=== Task description ===
Starting at the top of the listing, extract every line up to and including the one with "Il faudrait peut-être". Pictures stay out of the copy.

=== Dataset extract ===
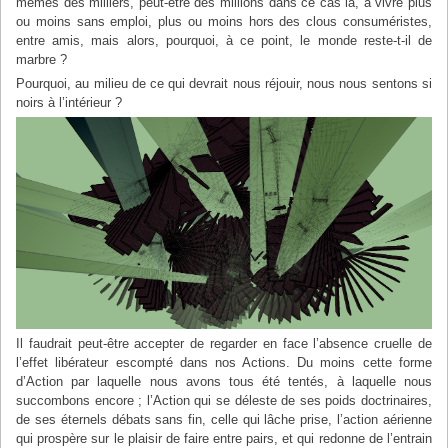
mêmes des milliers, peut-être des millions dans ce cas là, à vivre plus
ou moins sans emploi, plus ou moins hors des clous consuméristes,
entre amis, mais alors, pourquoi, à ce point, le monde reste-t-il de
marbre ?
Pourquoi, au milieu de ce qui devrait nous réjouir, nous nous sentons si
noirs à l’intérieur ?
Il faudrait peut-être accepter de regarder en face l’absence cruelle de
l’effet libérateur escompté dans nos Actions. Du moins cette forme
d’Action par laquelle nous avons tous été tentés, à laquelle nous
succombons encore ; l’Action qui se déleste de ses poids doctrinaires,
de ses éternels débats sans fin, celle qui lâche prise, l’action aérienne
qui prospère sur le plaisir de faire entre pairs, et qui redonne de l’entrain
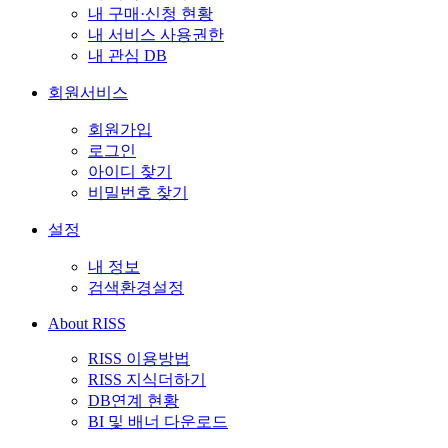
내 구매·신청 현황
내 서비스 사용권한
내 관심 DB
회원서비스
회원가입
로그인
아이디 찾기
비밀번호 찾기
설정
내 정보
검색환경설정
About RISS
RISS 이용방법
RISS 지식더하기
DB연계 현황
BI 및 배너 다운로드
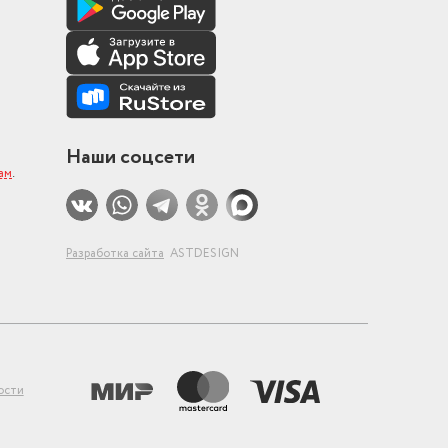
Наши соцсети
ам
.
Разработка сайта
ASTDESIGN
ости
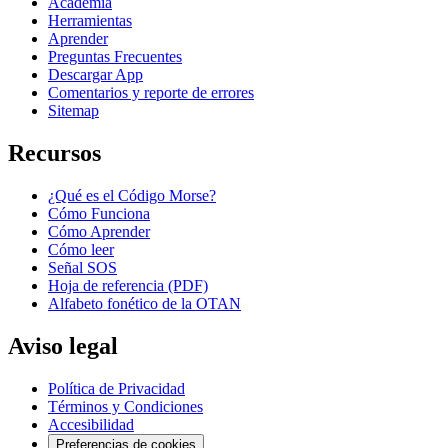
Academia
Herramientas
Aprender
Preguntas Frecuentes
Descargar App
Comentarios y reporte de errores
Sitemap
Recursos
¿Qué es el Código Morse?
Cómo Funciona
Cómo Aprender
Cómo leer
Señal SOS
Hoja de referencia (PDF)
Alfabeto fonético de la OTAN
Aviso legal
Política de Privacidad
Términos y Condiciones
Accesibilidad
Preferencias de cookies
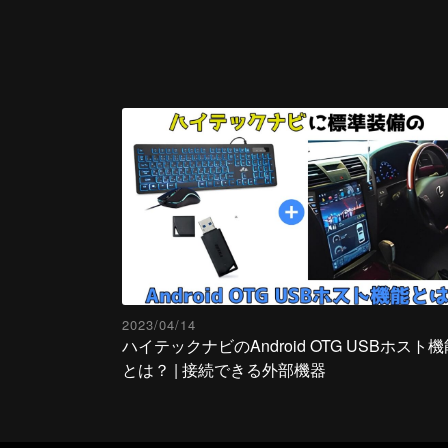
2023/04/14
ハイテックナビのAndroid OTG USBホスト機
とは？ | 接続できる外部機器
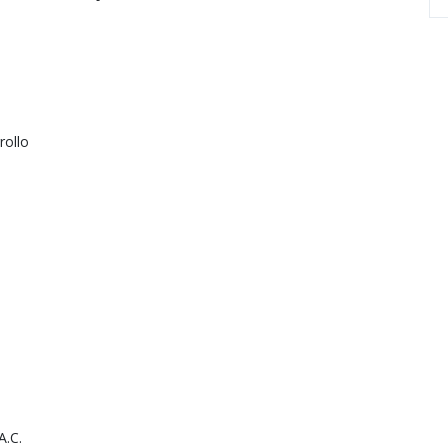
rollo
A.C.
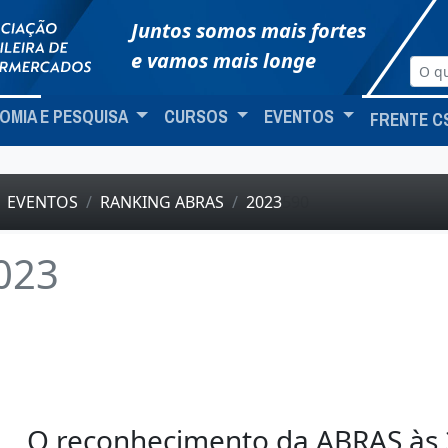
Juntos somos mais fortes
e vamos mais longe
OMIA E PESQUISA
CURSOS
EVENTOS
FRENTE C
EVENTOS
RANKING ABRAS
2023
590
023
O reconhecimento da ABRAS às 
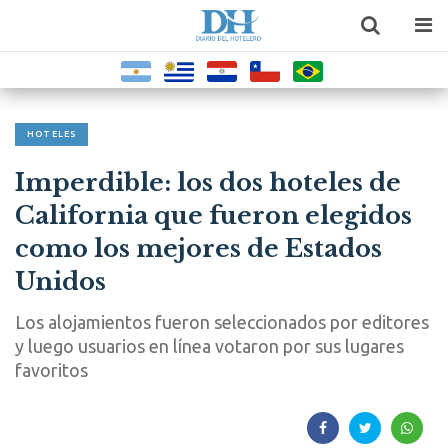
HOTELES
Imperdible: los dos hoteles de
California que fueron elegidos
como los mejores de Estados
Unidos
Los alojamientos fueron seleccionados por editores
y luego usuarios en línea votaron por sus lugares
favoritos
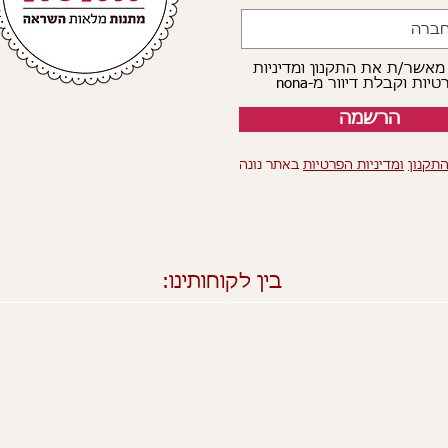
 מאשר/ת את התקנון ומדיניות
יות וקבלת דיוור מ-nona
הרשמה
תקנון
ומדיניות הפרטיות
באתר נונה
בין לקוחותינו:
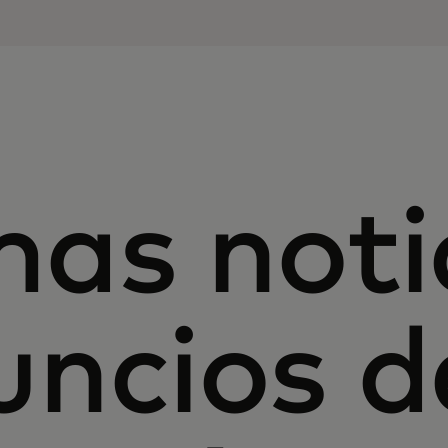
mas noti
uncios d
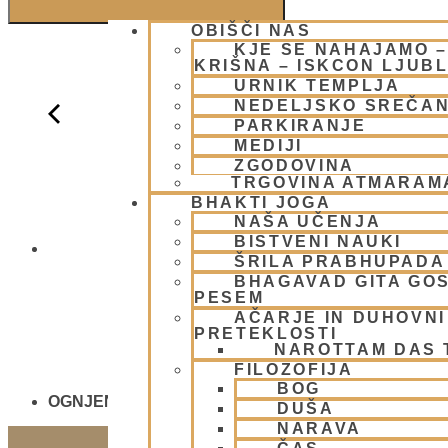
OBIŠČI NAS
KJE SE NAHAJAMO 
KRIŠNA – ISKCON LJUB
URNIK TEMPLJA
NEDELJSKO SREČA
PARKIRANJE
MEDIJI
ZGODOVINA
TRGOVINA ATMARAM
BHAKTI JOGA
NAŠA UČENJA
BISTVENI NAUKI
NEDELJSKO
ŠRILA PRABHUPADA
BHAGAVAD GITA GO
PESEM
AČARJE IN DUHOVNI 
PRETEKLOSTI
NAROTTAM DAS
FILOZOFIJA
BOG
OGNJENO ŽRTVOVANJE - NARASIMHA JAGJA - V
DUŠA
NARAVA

=== Task answer ===
mêmes des milliers, peut-être des millions dans ce cas là, à vivre plus
ou moins sans emploi, plus ou moins hors des clous consuméristes,
entre amis, mais alors, pourquoi, à ce point, le monde reste-t-il de
marbre ?
Pourquoi, au milieu de ce qui devrait nous réjouir, nous nous sentons si
noirs à l’intérieur ?
Il faudrait peut-être accepter de regarder en face l’absence cruelle de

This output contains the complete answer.